(ABOUT THIS TASK): This exercise asks for every line of the material that contains the word "ifflag".

(INFORMATION PROVIDED):
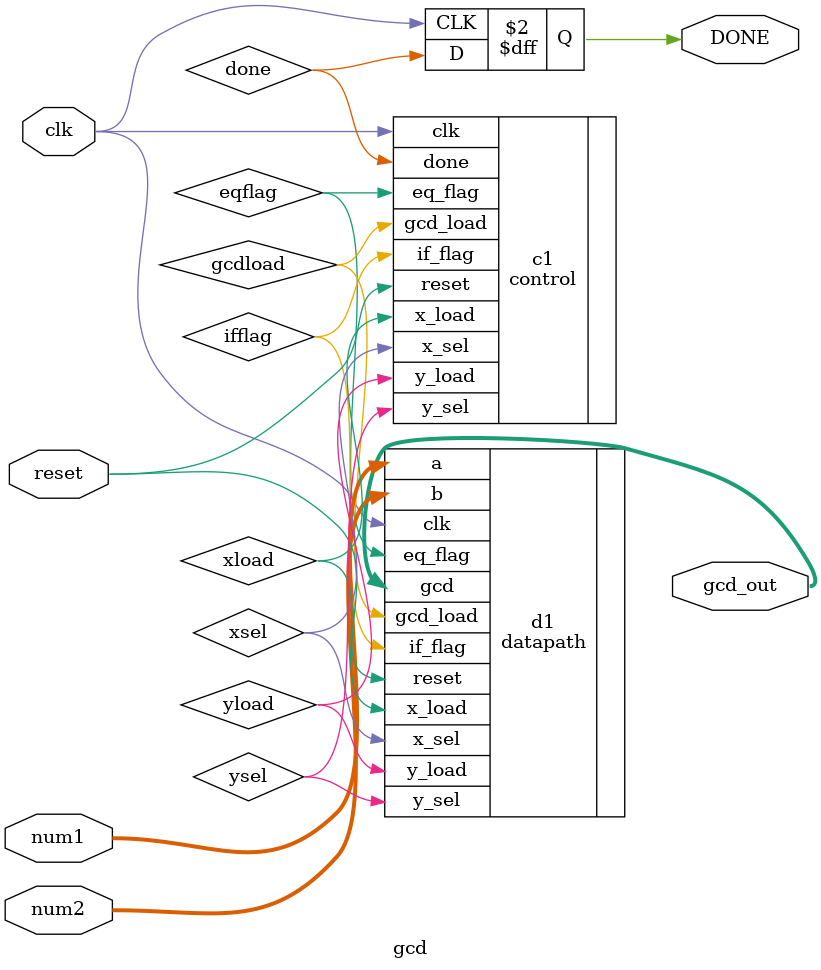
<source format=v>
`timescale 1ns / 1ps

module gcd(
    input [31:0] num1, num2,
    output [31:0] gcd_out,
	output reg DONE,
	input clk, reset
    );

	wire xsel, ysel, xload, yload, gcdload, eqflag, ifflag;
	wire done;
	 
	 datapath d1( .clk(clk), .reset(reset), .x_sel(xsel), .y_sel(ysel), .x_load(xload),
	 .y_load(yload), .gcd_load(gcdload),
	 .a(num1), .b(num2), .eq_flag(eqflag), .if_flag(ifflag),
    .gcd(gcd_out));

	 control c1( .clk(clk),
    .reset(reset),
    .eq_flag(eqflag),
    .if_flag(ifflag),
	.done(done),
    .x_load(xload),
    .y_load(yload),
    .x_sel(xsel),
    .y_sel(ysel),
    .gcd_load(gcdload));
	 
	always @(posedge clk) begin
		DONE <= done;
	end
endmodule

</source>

==

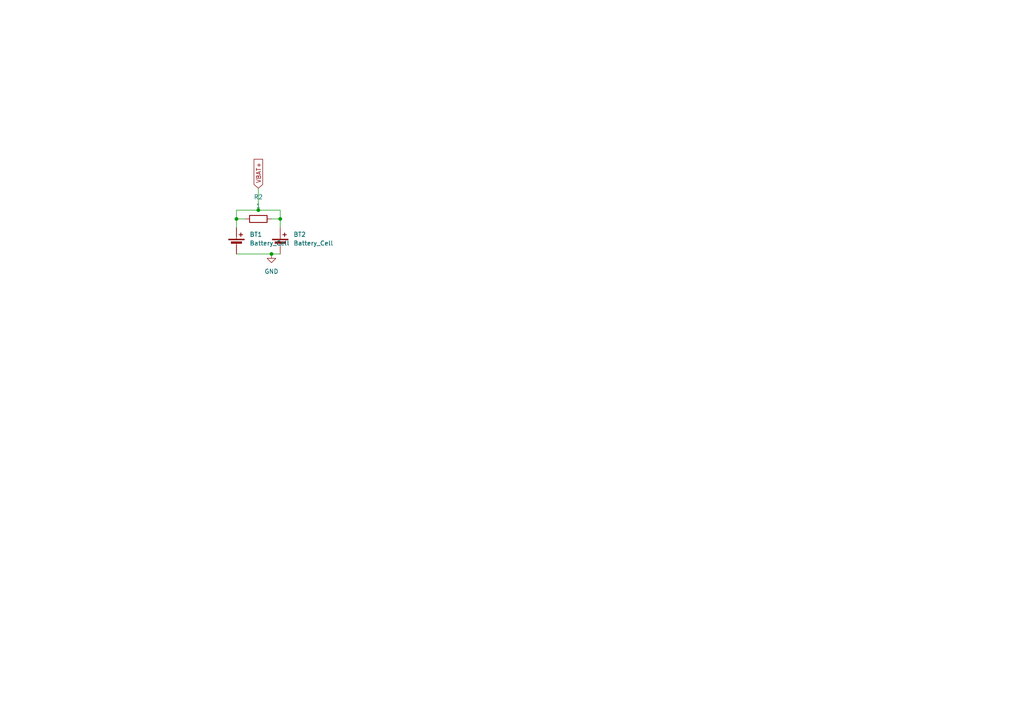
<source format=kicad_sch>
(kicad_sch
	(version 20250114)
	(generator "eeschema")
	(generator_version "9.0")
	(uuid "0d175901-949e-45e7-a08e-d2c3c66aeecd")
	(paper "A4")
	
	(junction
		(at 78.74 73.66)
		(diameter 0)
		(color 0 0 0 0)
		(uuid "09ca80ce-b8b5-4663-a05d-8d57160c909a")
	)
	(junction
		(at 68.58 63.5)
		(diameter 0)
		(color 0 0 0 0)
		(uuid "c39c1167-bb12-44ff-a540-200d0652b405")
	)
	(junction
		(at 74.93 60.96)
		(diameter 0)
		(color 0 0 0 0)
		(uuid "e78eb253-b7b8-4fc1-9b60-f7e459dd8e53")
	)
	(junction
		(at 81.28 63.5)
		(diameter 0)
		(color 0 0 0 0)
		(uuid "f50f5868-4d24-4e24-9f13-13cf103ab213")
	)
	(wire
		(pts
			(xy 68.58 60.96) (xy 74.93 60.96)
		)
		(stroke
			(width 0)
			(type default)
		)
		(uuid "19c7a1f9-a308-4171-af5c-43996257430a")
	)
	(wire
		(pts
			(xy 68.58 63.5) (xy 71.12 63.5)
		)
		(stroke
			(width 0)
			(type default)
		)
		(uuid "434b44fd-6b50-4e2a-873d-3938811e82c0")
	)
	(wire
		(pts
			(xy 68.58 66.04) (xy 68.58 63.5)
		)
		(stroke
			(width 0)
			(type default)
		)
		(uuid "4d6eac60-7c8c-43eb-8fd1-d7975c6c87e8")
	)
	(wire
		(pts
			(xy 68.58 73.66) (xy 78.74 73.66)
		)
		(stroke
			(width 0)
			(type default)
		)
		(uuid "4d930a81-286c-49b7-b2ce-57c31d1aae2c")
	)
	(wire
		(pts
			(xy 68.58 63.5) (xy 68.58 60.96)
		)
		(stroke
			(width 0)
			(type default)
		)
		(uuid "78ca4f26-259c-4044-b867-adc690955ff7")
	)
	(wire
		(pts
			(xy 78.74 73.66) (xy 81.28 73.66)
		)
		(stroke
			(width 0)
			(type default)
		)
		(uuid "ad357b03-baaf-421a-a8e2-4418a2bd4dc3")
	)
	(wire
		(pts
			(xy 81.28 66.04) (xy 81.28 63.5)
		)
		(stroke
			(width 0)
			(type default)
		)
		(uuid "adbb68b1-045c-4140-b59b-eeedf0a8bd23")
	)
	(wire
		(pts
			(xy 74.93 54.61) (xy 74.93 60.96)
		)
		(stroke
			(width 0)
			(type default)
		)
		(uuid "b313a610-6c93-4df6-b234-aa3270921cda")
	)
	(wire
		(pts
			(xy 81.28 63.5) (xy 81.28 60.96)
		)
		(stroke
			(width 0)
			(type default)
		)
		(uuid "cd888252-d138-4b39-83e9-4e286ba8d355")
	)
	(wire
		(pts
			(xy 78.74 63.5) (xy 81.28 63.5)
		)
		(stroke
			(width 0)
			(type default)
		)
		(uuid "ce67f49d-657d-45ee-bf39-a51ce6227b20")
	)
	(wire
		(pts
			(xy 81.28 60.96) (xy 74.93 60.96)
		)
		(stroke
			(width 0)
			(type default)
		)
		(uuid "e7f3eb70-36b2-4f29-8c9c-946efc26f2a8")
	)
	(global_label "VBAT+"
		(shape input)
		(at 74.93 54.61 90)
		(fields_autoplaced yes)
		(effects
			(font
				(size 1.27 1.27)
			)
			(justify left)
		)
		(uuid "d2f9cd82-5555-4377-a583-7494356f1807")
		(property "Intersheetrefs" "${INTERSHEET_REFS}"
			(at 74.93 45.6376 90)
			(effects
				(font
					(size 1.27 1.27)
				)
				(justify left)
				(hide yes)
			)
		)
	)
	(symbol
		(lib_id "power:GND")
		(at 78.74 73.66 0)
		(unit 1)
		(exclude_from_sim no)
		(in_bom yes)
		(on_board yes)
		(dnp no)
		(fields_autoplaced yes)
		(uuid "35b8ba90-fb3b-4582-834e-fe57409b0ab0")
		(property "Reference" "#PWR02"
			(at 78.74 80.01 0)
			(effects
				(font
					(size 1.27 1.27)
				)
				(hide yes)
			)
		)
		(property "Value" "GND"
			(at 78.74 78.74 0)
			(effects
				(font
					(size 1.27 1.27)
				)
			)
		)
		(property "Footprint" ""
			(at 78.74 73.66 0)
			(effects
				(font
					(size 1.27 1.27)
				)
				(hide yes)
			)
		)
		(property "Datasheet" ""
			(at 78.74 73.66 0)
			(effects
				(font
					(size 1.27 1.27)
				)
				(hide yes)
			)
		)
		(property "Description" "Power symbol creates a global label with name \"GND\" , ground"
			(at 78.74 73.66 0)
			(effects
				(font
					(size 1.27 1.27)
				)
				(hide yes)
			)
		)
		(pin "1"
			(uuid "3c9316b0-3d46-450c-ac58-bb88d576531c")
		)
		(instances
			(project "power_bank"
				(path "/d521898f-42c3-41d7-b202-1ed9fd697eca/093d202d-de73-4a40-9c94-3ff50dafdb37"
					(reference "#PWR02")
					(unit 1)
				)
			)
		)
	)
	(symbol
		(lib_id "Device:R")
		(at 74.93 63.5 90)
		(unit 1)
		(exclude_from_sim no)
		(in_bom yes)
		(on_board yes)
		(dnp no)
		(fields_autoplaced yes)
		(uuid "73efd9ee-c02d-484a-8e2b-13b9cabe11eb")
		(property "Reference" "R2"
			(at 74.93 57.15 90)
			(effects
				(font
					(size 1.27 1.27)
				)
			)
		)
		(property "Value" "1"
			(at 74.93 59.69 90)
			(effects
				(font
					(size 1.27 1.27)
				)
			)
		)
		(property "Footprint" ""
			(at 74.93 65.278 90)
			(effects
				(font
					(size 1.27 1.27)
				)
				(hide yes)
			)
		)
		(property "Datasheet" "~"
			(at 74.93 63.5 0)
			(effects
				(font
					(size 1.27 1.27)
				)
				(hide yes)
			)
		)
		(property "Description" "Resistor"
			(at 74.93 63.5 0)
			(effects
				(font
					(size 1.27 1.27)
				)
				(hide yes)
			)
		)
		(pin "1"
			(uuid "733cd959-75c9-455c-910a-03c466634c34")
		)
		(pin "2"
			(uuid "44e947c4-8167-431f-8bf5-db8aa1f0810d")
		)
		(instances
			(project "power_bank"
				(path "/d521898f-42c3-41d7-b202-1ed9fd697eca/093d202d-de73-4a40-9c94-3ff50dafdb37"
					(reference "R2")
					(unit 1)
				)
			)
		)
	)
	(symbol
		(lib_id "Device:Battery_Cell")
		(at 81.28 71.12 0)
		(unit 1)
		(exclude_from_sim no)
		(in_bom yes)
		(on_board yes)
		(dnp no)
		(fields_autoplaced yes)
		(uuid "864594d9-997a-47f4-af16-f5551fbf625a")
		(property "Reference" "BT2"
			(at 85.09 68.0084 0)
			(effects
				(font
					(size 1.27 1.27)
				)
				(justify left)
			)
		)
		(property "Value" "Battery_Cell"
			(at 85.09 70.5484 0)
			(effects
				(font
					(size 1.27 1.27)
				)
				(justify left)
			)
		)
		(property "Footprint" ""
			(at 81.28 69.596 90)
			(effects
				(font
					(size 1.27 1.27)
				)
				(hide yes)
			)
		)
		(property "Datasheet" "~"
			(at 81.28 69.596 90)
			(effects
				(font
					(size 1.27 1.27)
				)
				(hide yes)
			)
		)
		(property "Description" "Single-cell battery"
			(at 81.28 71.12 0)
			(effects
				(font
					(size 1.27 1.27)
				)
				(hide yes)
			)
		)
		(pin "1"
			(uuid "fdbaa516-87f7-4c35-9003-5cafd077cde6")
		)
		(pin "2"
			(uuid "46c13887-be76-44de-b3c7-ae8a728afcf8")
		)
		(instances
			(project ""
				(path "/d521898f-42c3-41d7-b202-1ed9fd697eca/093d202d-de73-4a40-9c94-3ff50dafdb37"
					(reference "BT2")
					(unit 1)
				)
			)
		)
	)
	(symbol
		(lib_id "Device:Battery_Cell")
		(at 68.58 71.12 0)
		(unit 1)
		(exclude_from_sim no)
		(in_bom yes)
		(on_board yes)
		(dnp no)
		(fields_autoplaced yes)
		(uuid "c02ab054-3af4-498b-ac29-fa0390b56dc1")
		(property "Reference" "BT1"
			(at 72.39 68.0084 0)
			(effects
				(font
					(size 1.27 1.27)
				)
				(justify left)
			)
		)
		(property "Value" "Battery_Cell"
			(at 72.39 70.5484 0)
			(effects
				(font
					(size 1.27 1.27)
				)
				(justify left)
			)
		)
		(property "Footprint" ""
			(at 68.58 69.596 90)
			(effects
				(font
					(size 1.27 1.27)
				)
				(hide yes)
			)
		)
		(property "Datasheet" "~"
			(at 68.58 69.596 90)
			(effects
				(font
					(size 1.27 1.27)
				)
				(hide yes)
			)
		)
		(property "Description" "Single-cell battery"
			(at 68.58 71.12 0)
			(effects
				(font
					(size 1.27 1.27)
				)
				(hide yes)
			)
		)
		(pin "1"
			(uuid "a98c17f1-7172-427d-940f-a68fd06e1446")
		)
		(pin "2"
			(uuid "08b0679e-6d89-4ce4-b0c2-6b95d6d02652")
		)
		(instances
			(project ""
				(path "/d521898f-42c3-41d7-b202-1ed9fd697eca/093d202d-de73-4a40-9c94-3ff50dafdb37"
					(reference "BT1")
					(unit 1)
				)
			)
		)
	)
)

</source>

(OUTPUT):
	wire xsel, ysel, xload, yload, gcdload, eqflag, ifflag;
	 .a(num1), .b(num2), .eq_flag(eqflag), .if_flag(ifflag),
    .if_flag(ifflag),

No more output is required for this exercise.